-- START Passage --

Each banker looks after only 25 clients,
allowing them to flex pricing and challenge providers to get the
right price.

 

Quick growth planned

Glaister, who has been at Lloyds 14 months,
concedes it did not have a multi-million pound investment fund to
build its team rapidly but would hire opportunistically. It would
grow its teams in the £2m ($2.9m) plus and £20m plus space.

Glaister says that by focusing on those
segments, he thinks Lloyds can increase its share of wallet and the
number of clients in that space significantly.

“While we have got this small number that will
grow and it will grow reasonably quickly,” Glaister says.

“We have hired 10 people since last September
and I see that level of recruitment continuing – that can come
externally and internally,” he adds.

At 31 December 2009, Lloyds TSB International
Private Bank had £16bn in assets under management (AuM) in the £2m
plus segment globally. Glaister agrees it is ambitious to push into
the top five UK private banks when its AuM was compared to Barclays
Wealth or HSBC.

Lloyds splits its international private banking
service into two distinct brackets. High net worth clients are
those with minimum investable assets of £2m to £20m, with an
average of between £3m and £4m. Its UHNW service caters for £20m
and above.

-- END Passage --

**What this exercise asks**
1 - In the passage on Lloyds private banking, how long has Glaister been at Lloyds?
2 - Carry on the Lloyds private banking passage past its last sentence.
The data after this sentence isn't needed.

-- START Supplied data --

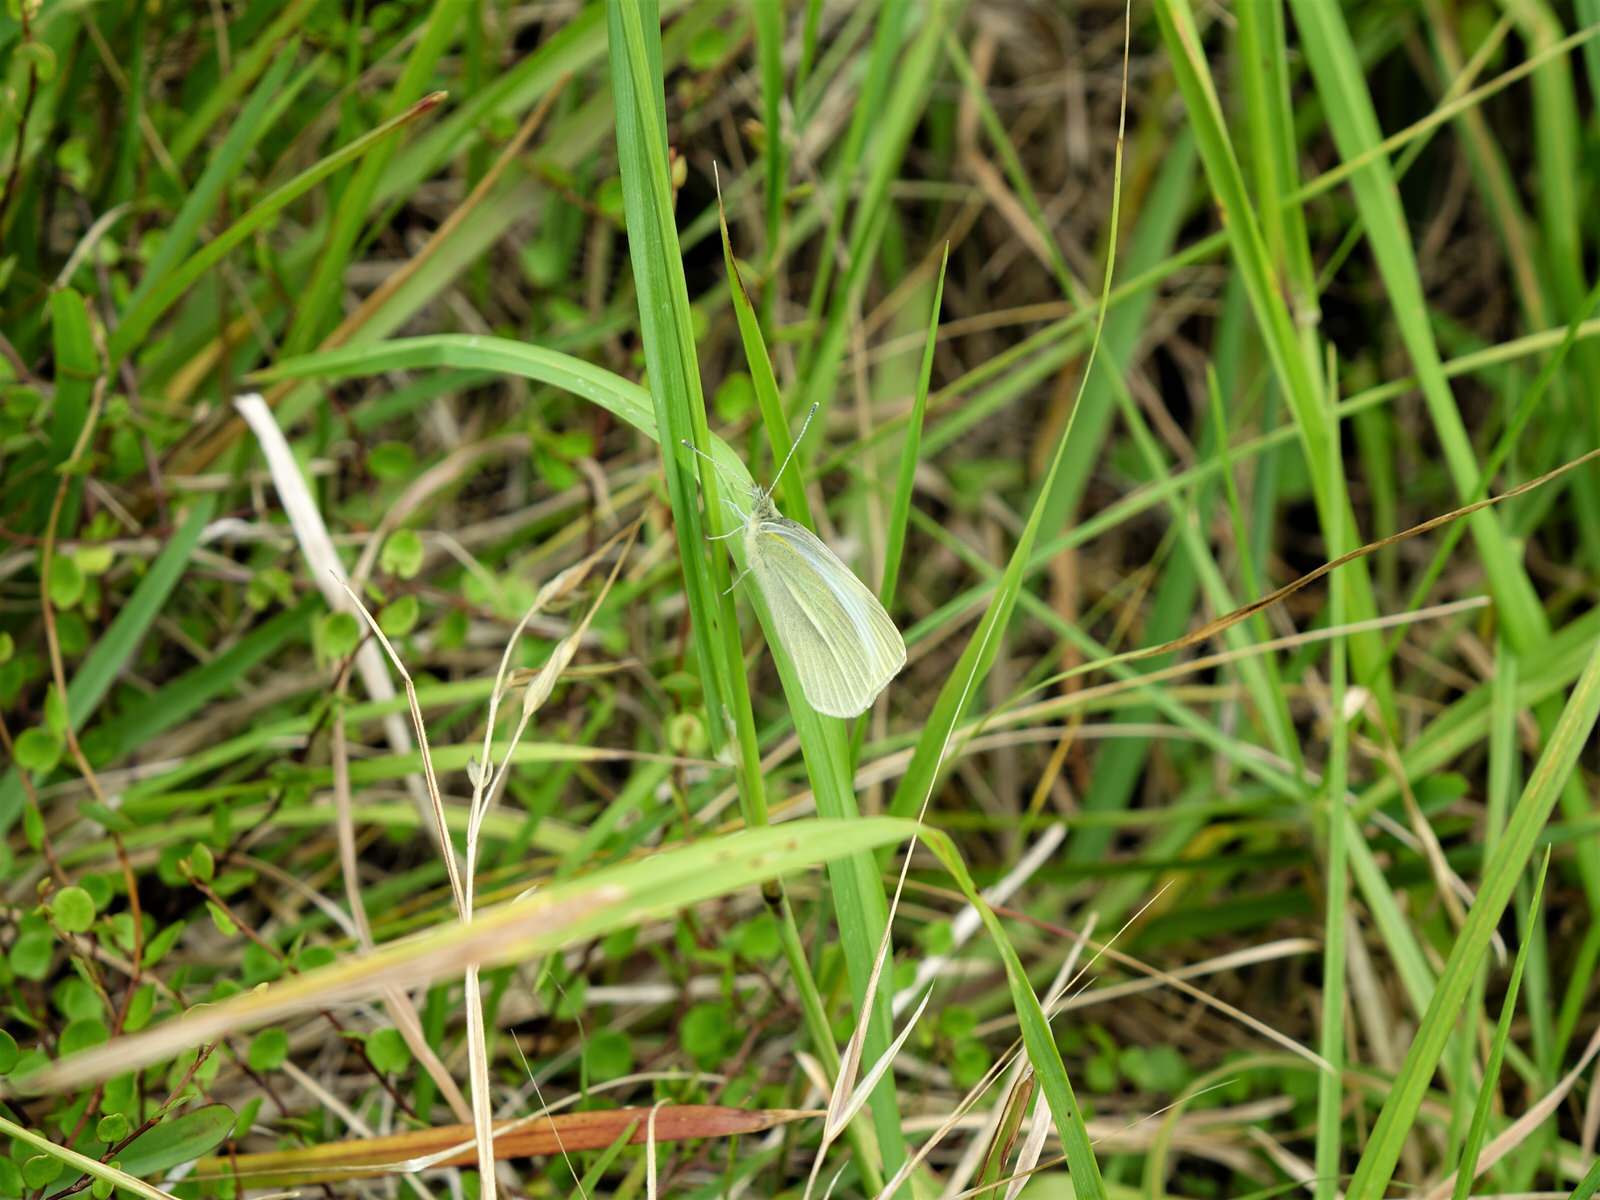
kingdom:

-- END Supplied data --

**Answers provided**
1 - 14 months.

2 -
The UHNW unit acts as a ‘quasi-boutique’ where
each banker sits across all its four private banking services:
personal banking services, investment management, credit solutions
and wealth structuring solutions. They act as the central contact
for the client, whether they want to deal with personal assets or
institutional assets.

Lloyds TSB International Private Bank wants to
create a very different proposition for clients with investable
assets of £2m plus, says Glaister. In particular it proposes
creating bespoke portfolio management for smaller clients as well
as its UHNW customers.

“Every private bank does that for a £30-50m
client, but not many do that for a £5m client,” Glaister says. “We
are now doing that for clients who have investment portfolios of
£5m and upwards.”

Glaister suggests Lloyds is the ‘obvious
choice’ for new private banking clients in the UK, where the market
is segregated with no natural leader.

“Some banks put their brand out as being the
bank of resident non-domiciles, global people, or bankers to the
Queen,” he adds. “We are the biggest British retail bank – there is
no reason why we cannot sit in that middle ground and say we do not
need to differentiate ourselves.”

 

Instant credibility

Glaister says growth is expected to come from
several directions. The first is by tapping into its pools of
existing Lloyds retail and corporate clients.

He also hopes the high calibre of its recent
senior banking recruits will give Lloyds the instant credibility
needed to gain new customers on the high street.

“Clients now want something different from
their bank,” says Glaister.

“They need to see through fees, liquidity and
counterparty to have absolute transparency on everything they do.
More and more they look to the private banker as their person on
their side of the table, looking at what the bank can do for
them.”

Glaister says there is a big shift toward
absolute transparency.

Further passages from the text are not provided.